I asked the panel for their thoughts on two government programs with the word "innovation" in them: the
NSF's Innovation Corps and the use of the
Presidential Innovation Fellows (PIFs) in
GSA's 18F incubator.
Aneesh Chopra, the former White House CTO on the panel, loved both programs. The I-Corps trains people in
Steve Blank's methods to commercialize the vast research produced in the
Federal Lab Consortium. The PIFs in 18F have built some interesting tools for other agencies and anticipates the creation of the
US Digital Service.
The panel experts had done tons of thinking on driving government innovation; now the world gets to hear my ideas for Uncle Sam to use. I want to see these innovators push more agencies to advertise their needs on
Challenge.gov. DOD should use it to farm out simpler fighter aircraft concepts that won't violate
Augustine's Law #16 on astronomical costs.

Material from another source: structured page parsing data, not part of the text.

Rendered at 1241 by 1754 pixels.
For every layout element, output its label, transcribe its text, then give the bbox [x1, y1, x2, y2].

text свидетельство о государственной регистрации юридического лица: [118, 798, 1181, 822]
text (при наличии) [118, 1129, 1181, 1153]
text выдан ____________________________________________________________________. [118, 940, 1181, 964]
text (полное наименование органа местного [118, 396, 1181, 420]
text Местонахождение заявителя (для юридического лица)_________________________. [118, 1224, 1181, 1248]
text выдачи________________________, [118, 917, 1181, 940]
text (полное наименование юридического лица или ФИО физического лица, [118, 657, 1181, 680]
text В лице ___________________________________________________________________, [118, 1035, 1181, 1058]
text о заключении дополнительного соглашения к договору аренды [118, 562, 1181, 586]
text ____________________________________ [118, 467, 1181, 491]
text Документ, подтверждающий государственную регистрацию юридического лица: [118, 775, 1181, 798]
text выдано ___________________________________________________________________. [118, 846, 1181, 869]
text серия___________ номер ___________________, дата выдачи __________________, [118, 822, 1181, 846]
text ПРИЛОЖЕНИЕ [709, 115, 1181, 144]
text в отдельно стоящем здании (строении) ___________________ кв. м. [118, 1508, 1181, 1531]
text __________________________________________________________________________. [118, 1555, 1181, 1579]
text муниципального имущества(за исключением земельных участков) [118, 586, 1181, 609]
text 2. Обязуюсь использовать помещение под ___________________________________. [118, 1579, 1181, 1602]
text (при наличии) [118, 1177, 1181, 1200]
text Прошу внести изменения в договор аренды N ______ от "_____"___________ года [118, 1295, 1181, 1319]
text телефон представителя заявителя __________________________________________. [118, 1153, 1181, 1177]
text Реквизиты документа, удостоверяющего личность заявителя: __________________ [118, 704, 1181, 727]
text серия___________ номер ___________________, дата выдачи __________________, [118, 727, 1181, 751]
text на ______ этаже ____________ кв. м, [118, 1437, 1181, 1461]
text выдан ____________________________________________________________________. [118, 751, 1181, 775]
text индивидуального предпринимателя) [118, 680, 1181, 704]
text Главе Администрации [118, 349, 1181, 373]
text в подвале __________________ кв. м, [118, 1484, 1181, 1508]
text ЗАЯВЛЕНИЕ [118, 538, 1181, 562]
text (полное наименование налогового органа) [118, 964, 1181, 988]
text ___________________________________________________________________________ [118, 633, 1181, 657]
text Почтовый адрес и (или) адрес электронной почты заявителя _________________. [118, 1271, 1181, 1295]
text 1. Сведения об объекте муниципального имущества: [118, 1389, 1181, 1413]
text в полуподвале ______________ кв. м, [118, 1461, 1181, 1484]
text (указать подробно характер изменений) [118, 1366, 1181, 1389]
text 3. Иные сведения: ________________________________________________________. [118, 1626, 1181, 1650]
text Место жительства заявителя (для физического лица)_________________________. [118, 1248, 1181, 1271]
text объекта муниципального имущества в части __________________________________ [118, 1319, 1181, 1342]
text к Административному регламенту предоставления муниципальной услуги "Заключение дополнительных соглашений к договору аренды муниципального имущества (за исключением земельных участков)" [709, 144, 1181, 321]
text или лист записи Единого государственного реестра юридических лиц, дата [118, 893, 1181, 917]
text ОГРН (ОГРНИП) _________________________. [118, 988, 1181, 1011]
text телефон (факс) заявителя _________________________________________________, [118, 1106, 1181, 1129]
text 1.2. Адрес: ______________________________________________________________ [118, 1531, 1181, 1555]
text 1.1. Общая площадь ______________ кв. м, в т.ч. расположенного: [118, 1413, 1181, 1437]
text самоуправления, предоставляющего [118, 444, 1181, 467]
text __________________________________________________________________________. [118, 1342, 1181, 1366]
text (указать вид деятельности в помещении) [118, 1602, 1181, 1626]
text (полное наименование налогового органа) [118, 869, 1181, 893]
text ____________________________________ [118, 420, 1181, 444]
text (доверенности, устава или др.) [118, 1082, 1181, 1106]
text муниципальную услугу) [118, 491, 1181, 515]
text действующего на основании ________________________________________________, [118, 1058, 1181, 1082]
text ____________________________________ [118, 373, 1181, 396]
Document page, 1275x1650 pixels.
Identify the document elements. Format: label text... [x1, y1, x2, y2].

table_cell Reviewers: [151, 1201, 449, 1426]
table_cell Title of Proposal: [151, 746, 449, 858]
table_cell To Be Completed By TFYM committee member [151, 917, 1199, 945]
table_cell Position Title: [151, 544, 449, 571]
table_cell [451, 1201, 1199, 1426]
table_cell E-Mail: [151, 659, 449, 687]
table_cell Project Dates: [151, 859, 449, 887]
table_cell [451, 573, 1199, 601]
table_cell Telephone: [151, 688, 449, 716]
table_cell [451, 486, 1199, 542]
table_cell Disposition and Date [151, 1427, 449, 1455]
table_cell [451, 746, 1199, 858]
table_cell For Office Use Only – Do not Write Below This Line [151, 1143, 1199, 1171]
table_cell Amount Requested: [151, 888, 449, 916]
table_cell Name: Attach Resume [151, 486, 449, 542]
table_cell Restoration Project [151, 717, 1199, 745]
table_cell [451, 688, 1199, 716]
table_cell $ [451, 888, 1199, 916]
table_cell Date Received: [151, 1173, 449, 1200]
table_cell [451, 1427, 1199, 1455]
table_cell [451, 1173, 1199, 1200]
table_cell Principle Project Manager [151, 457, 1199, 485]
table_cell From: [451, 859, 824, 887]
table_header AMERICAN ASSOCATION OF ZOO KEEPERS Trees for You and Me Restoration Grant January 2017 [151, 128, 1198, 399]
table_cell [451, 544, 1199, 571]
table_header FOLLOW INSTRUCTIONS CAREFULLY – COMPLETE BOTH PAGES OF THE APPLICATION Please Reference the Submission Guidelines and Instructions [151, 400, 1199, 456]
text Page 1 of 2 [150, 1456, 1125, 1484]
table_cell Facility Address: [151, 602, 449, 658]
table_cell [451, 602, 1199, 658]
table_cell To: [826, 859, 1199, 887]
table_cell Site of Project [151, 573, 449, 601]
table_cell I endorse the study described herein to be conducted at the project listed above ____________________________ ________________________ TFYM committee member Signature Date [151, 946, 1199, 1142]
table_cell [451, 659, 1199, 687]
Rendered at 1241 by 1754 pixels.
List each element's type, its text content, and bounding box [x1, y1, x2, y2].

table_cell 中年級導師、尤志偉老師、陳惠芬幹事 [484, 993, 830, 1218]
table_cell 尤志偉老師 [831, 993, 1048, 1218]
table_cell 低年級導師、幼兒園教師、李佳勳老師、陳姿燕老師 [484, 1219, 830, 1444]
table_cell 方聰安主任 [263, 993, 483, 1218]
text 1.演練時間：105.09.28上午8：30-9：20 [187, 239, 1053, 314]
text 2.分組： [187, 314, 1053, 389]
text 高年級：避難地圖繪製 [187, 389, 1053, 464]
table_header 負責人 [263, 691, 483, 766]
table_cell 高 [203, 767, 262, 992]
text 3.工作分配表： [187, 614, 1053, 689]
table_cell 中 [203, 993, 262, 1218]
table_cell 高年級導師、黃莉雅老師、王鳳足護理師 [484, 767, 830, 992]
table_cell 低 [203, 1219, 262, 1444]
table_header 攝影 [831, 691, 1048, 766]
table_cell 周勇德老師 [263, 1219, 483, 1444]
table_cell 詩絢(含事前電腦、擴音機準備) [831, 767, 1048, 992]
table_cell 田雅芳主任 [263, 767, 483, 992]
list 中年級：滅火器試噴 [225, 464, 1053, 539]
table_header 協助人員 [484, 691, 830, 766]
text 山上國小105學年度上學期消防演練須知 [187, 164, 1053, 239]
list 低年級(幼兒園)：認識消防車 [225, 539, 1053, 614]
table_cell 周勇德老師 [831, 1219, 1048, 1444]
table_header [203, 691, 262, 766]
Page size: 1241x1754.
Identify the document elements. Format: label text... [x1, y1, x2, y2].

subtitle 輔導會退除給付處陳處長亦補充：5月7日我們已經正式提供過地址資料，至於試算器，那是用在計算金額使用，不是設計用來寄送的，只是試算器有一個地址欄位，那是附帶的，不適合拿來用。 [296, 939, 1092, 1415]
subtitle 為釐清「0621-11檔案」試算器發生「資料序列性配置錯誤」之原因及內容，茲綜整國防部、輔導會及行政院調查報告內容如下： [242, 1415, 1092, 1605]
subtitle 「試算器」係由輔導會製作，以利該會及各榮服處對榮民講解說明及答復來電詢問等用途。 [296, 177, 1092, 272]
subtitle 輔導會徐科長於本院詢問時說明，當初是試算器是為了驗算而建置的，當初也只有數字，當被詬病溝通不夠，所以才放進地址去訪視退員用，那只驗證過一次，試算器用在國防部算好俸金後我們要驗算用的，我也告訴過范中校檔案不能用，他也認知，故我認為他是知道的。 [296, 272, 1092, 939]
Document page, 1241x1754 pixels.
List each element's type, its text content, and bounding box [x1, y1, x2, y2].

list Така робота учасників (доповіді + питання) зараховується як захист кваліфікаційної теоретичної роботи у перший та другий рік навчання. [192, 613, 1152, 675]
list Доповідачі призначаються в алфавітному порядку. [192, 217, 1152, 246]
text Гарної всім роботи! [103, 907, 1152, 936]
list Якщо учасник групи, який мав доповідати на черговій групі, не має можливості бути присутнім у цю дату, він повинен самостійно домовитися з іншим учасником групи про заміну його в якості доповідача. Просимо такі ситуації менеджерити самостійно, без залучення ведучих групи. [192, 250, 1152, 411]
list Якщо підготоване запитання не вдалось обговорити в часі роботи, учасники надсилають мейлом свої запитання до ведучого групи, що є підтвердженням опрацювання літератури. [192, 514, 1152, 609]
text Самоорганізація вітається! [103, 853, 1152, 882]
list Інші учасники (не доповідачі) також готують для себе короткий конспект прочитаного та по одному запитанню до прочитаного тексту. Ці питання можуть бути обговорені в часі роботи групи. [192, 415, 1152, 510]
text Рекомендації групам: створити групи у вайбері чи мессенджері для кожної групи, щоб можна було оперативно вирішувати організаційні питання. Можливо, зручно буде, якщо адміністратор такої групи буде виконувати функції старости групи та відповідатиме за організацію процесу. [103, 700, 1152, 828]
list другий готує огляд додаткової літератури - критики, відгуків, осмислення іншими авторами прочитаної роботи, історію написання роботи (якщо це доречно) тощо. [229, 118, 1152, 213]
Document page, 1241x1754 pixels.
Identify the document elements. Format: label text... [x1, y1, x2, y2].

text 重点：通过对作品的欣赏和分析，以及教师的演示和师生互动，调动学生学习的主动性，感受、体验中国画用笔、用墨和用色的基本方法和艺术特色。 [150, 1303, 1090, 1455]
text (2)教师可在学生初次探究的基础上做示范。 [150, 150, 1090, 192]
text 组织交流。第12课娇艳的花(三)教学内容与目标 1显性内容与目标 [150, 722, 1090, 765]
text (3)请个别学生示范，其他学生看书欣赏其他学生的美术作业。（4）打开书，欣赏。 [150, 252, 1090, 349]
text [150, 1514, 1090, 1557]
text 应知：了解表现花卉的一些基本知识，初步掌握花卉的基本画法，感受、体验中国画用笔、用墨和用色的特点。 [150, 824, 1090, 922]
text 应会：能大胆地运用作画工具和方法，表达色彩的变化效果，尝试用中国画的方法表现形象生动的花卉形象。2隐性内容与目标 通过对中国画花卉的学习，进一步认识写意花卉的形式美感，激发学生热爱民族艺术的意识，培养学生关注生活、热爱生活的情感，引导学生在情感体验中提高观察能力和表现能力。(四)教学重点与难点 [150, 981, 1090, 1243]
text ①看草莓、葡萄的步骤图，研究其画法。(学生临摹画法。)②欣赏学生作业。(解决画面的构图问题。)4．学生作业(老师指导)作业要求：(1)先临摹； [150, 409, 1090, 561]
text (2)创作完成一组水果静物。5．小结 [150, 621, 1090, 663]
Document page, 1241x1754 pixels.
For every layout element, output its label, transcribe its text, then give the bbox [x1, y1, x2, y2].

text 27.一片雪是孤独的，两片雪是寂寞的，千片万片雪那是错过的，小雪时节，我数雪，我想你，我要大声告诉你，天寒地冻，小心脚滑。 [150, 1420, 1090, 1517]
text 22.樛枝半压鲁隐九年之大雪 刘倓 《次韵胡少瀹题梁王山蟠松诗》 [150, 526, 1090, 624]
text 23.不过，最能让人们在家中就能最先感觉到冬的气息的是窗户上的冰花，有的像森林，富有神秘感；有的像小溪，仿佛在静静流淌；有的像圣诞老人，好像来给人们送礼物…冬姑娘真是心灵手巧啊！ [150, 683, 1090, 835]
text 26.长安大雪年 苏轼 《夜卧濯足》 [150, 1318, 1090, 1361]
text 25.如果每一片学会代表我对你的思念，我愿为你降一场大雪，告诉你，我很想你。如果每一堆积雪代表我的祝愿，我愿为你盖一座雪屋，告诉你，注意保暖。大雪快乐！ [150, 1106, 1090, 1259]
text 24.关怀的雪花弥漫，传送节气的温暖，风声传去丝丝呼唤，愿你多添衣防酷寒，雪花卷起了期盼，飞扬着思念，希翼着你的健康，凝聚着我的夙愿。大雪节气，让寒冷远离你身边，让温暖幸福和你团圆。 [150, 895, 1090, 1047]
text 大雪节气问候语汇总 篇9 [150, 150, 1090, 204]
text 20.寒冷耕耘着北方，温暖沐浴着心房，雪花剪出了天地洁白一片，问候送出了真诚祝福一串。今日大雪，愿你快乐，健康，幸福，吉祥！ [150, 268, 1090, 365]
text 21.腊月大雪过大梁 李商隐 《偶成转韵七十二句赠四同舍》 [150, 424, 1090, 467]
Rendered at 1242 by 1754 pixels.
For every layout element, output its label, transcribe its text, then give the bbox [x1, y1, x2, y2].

It would also be great if
FedRAMP used
Cloudonomics metrics. Oh yeah, let's get veteran-owned tech startups into I-Corps' pipeline so they get the inside track on tech transfer to the marketplace.
I caught the tail end of Aaron Levie's chat with
Vinod Khosla before everything ended. Vinod thinks Jim Collins' work is bull-stuff. Funny! He advises people not to try to predict the future. Just go out and build something. I hope he means "fail fast" and move on.
I was pleased to notice that the Box employees working as show floor guides included some very attractive women in tight jeans and purple Box t-shirts. I was hoping to see some more of that kind of box but did not get the chance, if you know what I mean. I also prowled the show floor and asked several booth sponsors whether they thought the iCloud celebrity photo hack was a wake-up call for cloud security. The collective shoulder shrug I got in response told me that I may have been talking to salespeople instead of DevOps people who fix security holes.
Box did very well with BoxWorks. I did not have time for the Jimmy Eats World concert but that's okay. Plenty of youngsters got to have fun. I'll have more fun at BoxWorks next year.